The out-of-the-box answer
A Yamaha YCL-255. About $600 new. The plastic Yamahas (the 250, 255, 200AD) are, in the words of the band world, “invincible.” They play in tune, they shrug off a school bus and a dropped case, and here’s the kicker: “if your kid quits in one or two years you should be able to resell for about the same price.” That resale symmetry is what makes $600 the cheap choice, not the expensive one.
Flaws, said plainly: it’s plastic and plain-looking, not a gleaming wood clarinet. For year one (and years two and three), plastic is the right call, see the nerdy box below.
The Buffet B12 or Prodige is an equally good alternative, and a Backun Alpha makes a great backup horn later if the kid moves up to wood.
The one real argument (and how to settle it)
There’s genuine disagreement among people who know clarinets, and I won’t paper over it:
- Your band director will often say under-$200-new won’t last, so rent, or buy a used Yamaha, Selmer, Vito, or Jupiter.
- A counter-voice says most used instruments don’t actually need an expensive overhaul, and that repair shops overstate it because overhauls are profitable.
- A third person bought the $30 marketplace horn and paid $300 to overhaul it anyway.
Here’s how all three can be true at once: they’re describing different horns. My synthesis: buy a refurbished or play-tested used clarinet, or rent the year, or buy the $600 Yamaha new. Any of those three is a good door. The only truly wrong door is the $100 Amazon clarinet, and the cruel irony is that when you search for a beginner clarinet, that is the first thing the results try to sell you.
The upgrade that beats a new horn
Whatever clarinet you buy, replace the stock mouthpiece. It’s about $30 (a Forbes Debut is a well-liked one), and it does more for a beginner’s sound and comfort than swapping the entire horn would. This is the clarinet world’s best-kept secret: don’t buy an “intermediate” clarinet when the kid improves, upgrade the mouthpiece and the reeds first. Same $30 fix, most of the benefit.
Pair it with a box of 2.5-strength reeds and you’ve got the rig that survives a thousand middle-school band rooms.
The rest of the small stuff
If the band program hasn’t handed you a book, the standard pair is Essential Elements plus a Rubank method (confirm the editions). On squeaks: they’re almost always equipment and mouth setup, not destiny, a too-hard reed is the usual culprit, so they’re fixable. And on teaching yourself: honest yes, with rails. The wall is tonguing (starting notes cleanly), where self-taught habits harden, and a 30-year teacher’s warning applies, once a bad tonguing habit locks in it’s very hard to undo, so get a little guidance right at that stage.

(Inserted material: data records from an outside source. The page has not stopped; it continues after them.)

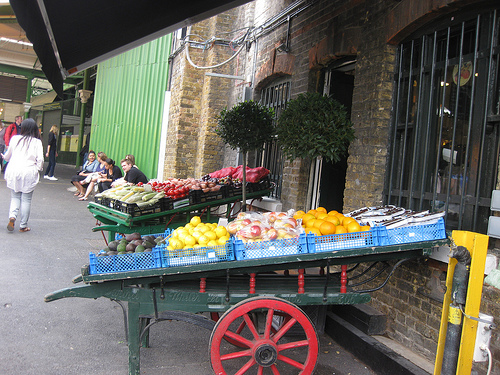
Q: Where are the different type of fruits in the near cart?
A: Blue crates.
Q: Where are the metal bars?
A: On the window.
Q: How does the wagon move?
A: It's wheels.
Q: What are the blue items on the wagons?
A: Crates.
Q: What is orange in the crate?
A: Oranges.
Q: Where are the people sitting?
A: Against a wall.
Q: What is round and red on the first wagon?
A: Wheel.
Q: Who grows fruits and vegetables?
A: Farmers.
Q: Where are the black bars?
A: Over the windows.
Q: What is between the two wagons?
A: Trees.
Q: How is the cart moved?
A: By wheels.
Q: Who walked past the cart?
A: A lady in white.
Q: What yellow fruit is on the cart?
A: Lemons.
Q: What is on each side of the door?
A: Plants.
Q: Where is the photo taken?
A: Farmers market.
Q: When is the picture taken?
A: During the day.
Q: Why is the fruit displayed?
A: To be sold.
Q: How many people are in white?
A: One.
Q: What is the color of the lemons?
A: Yellow.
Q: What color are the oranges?
A: Orange.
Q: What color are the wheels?
A: Red.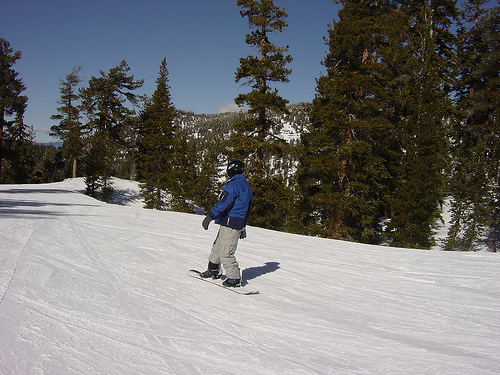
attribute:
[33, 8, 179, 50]
sky — blue, clear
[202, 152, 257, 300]
person — skiing, snowboarding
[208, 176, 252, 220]
jacket — blue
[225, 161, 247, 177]
helmet — black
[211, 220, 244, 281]
pants — gray, grey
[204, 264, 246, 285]
boots — black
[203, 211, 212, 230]
gloves — black, grey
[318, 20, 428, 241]
trees — lush, abundunt, tall, green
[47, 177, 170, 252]
slope — white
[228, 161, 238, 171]
emblem — white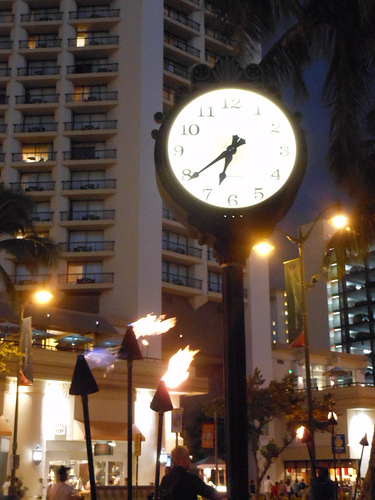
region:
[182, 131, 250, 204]
Black hands on clock.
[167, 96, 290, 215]
Black numbers on clock.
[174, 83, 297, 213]
Face of clock is illuminated.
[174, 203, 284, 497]
Clock is connected to black pole.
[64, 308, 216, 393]
Flames coming out of torches.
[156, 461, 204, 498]
Person wearing black shirt.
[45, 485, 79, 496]
Person wearing white shirt.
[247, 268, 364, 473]
Large buildings in the background.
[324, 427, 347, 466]
Blue sign near building.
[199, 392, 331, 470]
Large tree near building.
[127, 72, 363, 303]
Large clock on a pole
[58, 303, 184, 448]
Torches on tall poles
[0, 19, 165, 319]
A very tall building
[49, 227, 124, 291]
Balconies on a building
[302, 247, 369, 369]
Parking garage with several levels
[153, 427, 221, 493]
A person outside at night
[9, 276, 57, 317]
Street light at night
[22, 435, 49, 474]
A light on a building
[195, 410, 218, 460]
An orange flag on a pole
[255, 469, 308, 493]
People waiting in line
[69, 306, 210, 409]
Flames of fire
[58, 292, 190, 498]
Three tourches burning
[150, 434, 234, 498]
A guy dressed in black walking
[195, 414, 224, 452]
A hanging orange banner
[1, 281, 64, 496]
A street light that is on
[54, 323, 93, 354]
A green umbrella with a light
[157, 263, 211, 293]
a gated balcony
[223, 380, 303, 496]
A tree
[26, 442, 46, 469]
A light that is turned on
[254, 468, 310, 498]
A group of people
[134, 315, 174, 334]
a flame caught in a sideways gust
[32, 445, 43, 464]
a glowing street lamp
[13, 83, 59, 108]
a single apartment balcony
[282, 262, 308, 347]
a city banner on a pole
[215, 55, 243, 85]
a large seashell shaped decoration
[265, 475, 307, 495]
a crowd of people at a shopping center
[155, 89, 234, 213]
the left half of a clock lit up at night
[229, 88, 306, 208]
the right half of a clock lit up at night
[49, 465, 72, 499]
a woman with a hat on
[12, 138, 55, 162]
a balcony with the inside lights on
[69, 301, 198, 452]
torches lit at night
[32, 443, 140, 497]
entry to a hotel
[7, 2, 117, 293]
hotel rooms with balconies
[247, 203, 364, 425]
double globed street light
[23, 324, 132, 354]
green umbrella of tables on upper terrace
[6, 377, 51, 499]
wall mounted light on outside pillar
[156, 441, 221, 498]
man passing by wears black shirt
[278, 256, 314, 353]
banner attached high on a pole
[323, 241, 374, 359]
lighted windows on a neighboring building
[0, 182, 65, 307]
branches of a palm tree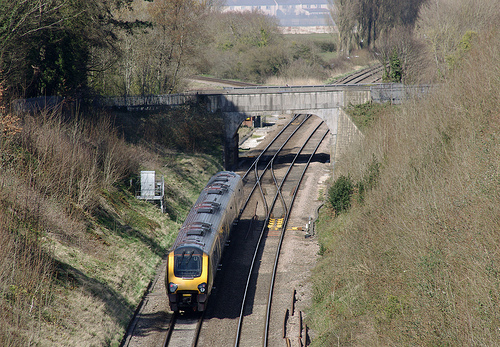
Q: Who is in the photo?
A: Nobody.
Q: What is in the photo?
A: A train.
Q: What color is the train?
A: Black.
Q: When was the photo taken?
A: During the day.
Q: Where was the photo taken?
A: Train tracks.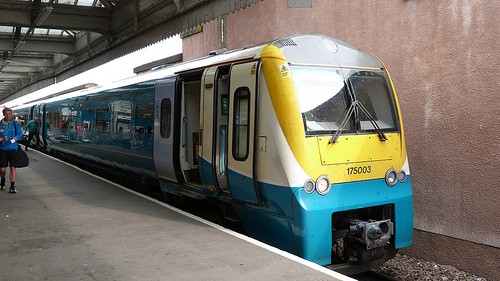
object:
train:
[0, 33, 417, 277]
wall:
[178, 0, 500, 281]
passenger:
[0, 107, 30, 193]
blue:
[9, 126, 16, 133]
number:
[347, 166, 371, 175]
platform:
[0, 142, 357, 280]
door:
[152, 62, 238, 196]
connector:
[331, 203, 401, 264]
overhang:
[0, 0, 215, 101]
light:
[319, 80, 337, 99]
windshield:
[286, 64, 401, 137]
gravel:
[403, 257, 443, 279]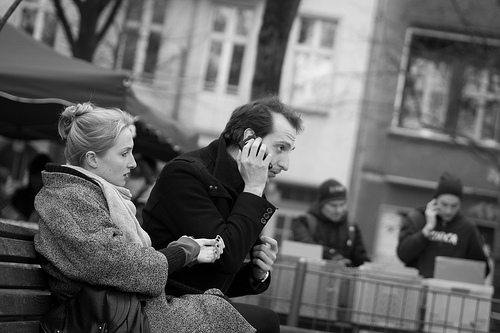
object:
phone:
[238, 135, 273, 170]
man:
[139, 95, 302, 332]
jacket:
[139, 136, 276, 306]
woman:
[29, 101, 261, 333]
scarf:
[60, 164, 153, 252]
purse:
[38, 281, 153, 333]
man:
[395, 206, 490, 286]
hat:
[434, 170, 463, 201]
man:
[289, 180, 369, 269]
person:
[0, 155, 59, 220]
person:
[123, 144, 161, 229]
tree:
[310, 1, 499, 189]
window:
[288, 13, 341, 118]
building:
[0, 1, 500, 292]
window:
[200, 1, 258, 97]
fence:
[228, 258, 500, 333]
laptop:
[434, 256, 485, 285]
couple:
[31, 101, 300, 333]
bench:
[0, 222, 49, 333]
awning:
[0, 22, 198, 163]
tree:
[252, 0, 299, 108]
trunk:
[53, 1, 121, 62]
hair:
[220, 96, 304, 147]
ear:
[244, 128, 256, 139]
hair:
[58, 102, 131, 167]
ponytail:
[58, 101, 96, 134]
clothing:
[31, 164, 257, 333]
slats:
[1, 219, 53, 332]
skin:
[277, 124, 297, 140]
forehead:
[281, 128, 299, 146]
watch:
[255, 271, 270, 289]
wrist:
[251, 269, 267, 283]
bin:
[349, 261, 417, 333]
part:
[317, 265, 363, 330]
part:
[403, 235, 426, 257]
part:
[61, 226, 99, 274]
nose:
[277, 155, 288, 171]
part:
[161, 182, 207, 230]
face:
[102, 137, 137, 187]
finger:
[260, 236, 279, 253]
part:
[260, 233, 270, 245]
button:
[266, 208, 272, 214]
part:
[277, 216, 285, 229]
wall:
[345, 0, 500, 333]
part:
[374, 146, 412, 162]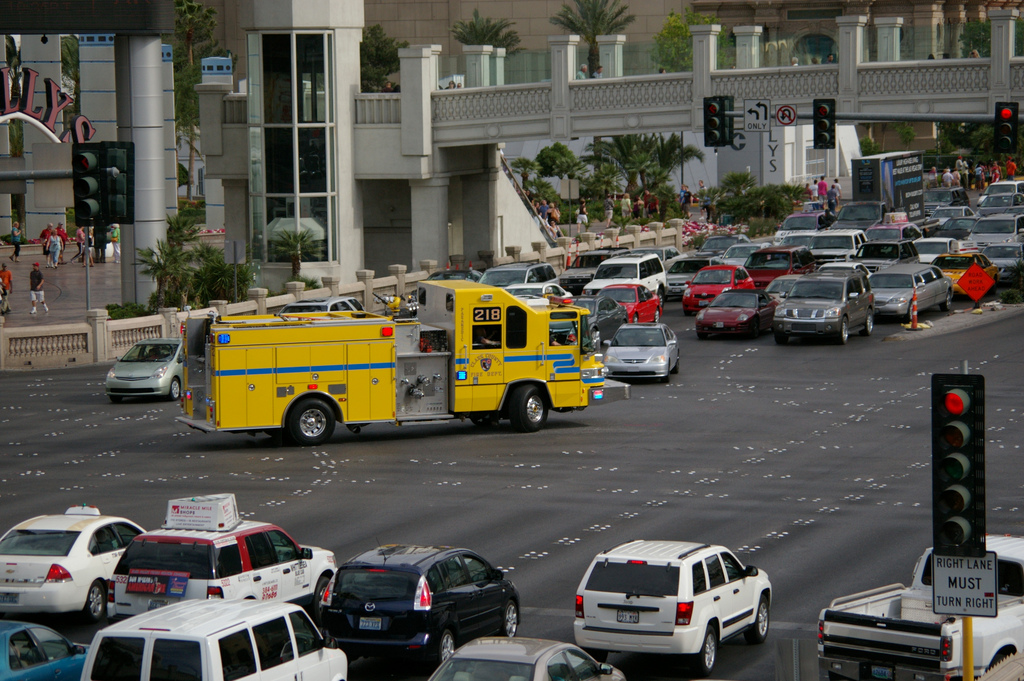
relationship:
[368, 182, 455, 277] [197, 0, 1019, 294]
wall on building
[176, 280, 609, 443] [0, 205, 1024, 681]
fire truck in road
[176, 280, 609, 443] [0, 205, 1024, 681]
fire truck on road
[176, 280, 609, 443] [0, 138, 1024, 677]
fire truck on road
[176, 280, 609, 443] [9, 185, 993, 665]
fire truck on street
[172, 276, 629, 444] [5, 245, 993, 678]
fire truck on road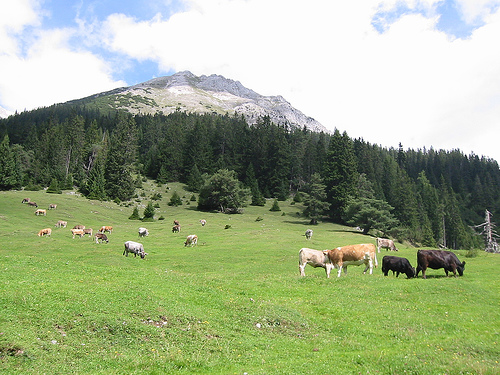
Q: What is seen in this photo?
A: Herd of cattle.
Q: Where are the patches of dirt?
A: In the grass field.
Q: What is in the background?
A: Rocky mountain top.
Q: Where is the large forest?
A: On the hill.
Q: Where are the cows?
A: In a pasture.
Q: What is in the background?
A: Mountains.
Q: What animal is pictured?
A: Cows.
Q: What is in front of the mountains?
A: Tall trees.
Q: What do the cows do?
A: Graze.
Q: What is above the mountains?
A: Blue sky with clouds.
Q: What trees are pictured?
A: Evergreens.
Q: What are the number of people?
A: Zero.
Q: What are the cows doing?
A: Grazing.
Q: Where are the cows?
A: In a field.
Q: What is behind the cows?
A: Trees.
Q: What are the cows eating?
A: Grass.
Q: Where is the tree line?
A: On a mountain.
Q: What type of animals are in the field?
A: Cows.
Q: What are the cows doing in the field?
A: Grazing.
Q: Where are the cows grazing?
A: In the field.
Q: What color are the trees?
A: Green.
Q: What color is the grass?
A: Green.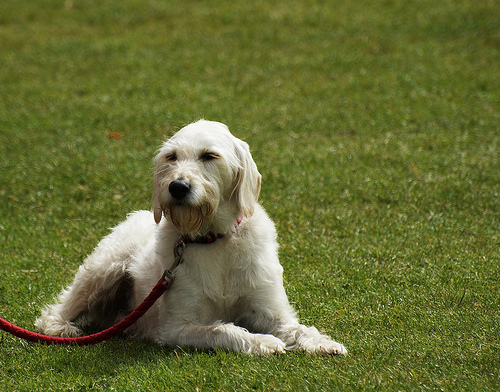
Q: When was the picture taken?
A: Daytime.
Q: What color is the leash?
A: Red.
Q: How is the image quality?
A: Clear.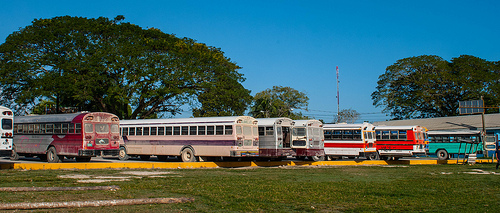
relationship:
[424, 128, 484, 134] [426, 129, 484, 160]
top covering bus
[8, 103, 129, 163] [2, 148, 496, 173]
school bus on parking lot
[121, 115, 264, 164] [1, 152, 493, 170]
bus on parking lot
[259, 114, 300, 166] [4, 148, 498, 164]
school bus on parking lot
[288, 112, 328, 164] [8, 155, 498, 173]
school bus on parking lot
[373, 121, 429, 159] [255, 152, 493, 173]
school bus on parking lot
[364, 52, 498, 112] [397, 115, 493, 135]
tree behind building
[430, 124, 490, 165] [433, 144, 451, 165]
bus has tire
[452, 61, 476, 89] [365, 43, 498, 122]
leaves on tree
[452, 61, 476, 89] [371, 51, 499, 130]
leaves on tree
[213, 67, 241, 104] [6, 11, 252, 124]
leaves on tree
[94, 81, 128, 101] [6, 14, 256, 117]
leaves on tree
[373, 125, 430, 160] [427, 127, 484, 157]
school bus next to one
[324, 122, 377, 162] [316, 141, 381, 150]
bus with stripe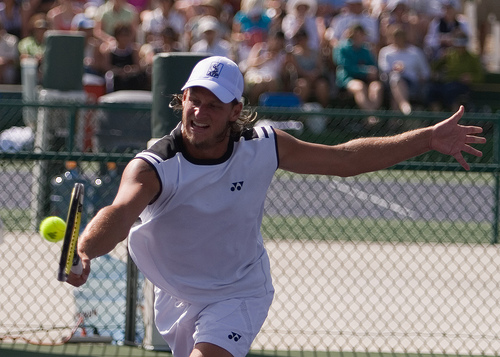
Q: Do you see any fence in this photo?
A: Yes, there is a fence.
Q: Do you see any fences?
A: Yes, there is a fence.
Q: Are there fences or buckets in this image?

A wood clarinet sounds a touch warmer, which is why advanced players want one, but wood is alive to its environment. It swells and shrinks with humidity and temperature, and a wood clarinet that goes from a cold car into a warm band room, over and over, can literally crack, an expensive, heartbreaking failure. It also demands careful “breaking in” and oiling. Plastic (technically a resin) does not care. It doesn’t crack from the school bus in January, it doesn’t swell in a humid gym, and it survives being dropped and knocked around by a distracted eleven-year-old. So for the years when the instrument lives in a backpack and the player is still deciding if they love it, plastic isn’t the compromise, it’s the smarter material. Wood is the reward for sticking with it.
The plastic Yamaha, a Debut mouthpiece, and a box of 2.5 reeds. That exact rig has survived a thousand band rooms. If money’s tight, the $175 rental buys you a year to find a refurbished one at Christmas.